- **WORKING DATA**:

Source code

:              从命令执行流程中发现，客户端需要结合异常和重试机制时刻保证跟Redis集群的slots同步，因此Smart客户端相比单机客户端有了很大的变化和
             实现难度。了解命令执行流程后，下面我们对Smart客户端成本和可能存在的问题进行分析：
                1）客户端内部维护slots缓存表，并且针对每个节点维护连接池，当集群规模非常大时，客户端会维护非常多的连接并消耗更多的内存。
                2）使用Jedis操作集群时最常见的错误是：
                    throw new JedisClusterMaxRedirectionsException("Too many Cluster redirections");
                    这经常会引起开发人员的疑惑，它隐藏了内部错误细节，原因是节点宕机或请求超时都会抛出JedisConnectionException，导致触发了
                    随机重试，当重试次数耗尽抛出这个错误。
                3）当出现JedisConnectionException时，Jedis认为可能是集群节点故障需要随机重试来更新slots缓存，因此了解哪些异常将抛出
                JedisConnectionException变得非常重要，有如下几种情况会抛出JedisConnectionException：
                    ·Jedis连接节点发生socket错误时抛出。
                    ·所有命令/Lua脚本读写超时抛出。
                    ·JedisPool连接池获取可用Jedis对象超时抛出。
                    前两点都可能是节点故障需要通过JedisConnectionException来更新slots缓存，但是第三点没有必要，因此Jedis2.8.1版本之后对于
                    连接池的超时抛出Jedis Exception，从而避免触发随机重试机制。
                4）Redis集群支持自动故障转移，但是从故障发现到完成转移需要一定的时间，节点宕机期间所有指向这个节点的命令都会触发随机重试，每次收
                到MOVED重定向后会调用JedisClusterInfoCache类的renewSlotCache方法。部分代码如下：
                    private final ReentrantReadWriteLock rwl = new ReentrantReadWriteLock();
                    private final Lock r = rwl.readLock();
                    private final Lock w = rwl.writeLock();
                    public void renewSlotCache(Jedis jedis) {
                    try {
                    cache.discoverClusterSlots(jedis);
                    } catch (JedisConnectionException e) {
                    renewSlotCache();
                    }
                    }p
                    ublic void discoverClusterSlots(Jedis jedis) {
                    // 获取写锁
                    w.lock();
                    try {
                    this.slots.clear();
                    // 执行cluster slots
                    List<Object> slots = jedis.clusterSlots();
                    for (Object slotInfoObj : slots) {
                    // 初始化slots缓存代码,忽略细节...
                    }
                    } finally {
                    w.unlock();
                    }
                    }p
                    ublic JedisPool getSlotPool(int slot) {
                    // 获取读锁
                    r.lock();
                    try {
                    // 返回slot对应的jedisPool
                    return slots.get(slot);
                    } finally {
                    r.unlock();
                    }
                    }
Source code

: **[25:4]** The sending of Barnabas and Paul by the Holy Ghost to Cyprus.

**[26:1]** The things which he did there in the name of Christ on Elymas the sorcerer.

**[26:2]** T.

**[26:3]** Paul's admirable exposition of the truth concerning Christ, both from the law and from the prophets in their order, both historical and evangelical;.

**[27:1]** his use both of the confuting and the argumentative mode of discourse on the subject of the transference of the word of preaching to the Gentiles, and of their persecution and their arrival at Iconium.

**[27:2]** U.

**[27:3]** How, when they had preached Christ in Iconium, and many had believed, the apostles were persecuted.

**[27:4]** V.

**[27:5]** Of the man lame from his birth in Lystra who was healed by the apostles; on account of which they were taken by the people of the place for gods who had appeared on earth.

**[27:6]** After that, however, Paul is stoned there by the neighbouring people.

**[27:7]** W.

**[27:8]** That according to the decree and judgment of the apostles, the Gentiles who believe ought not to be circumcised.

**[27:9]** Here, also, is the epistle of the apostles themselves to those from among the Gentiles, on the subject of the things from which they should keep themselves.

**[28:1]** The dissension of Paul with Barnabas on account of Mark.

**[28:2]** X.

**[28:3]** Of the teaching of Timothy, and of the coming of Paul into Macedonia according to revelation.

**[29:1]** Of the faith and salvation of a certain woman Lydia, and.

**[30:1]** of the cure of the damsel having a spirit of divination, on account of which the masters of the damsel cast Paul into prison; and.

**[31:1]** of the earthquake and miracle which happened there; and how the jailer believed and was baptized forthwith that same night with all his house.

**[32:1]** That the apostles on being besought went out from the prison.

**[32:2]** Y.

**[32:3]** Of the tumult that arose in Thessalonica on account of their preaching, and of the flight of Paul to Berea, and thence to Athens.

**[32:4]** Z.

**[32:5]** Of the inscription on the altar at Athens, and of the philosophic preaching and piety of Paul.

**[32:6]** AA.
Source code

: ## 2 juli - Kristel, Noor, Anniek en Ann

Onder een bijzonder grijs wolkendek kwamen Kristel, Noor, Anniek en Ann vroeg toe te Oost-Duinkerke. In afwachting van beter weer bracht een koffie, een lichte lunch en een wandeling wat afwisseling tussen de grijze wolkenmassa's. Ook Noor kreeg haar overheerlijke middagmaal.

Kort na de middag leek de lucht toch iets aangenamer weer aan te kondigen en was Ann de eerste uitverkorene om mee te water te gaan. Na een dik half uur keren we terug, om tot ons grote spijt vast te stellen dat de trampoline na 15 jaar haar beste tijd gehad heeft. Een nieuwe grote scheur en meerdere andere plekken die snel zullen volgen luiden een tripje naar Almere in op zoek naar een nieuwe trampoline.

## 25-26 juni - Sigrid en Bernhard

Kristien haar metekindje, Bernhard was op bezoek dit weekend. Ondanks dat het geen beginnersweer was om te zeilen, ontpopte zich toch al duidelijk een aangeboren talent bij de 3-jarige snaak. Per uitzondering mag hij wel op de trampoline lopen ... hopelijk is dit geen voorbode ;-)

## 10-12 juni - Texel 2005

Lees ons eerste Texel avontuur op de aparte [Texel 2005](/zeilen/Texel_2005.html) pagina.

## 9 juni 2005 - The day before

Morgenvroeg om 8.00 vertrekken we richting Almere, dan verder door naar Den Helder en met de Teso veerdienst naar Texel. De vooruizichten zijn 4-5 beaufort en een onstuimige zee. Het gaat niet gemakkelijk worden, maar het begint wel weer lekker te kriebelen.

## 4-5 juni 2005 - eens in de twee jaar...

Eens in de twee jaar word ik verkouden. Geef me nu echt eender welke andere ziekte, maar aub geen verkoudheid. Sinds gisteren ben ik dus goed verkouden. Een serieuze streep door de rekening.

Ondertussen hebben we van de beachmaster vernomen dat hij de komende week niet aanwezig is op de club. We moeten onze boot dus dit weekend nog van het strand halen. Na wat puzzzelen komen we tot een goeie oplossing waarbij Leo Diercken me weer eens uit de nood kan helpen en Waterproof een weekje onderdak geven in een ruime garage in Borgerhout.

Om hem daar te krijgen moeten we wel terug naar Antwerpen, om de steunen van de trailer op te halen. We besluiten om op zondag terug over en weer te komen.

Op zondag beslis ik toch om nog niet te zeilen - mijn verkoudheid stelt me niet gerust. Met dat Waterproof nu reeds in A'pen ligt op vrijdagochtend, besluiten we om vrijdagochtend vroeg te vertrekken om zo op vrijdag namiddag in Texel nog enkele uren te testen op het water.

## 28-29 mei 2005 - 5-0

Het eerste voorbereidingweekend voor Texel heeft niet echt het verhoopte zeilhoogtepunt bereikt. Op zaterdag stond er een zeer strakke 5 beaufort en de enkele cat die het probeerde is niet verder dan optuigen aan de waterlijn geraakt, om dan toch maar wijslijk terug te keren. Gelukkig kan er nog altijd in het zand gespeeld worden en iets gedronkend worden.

- **INSTRUCTIONS FOR THE TASK**:
Going through the records above, count the lines that hold "Christ" and answer with the count alone.

- **WRITTEN ANSWER**:
3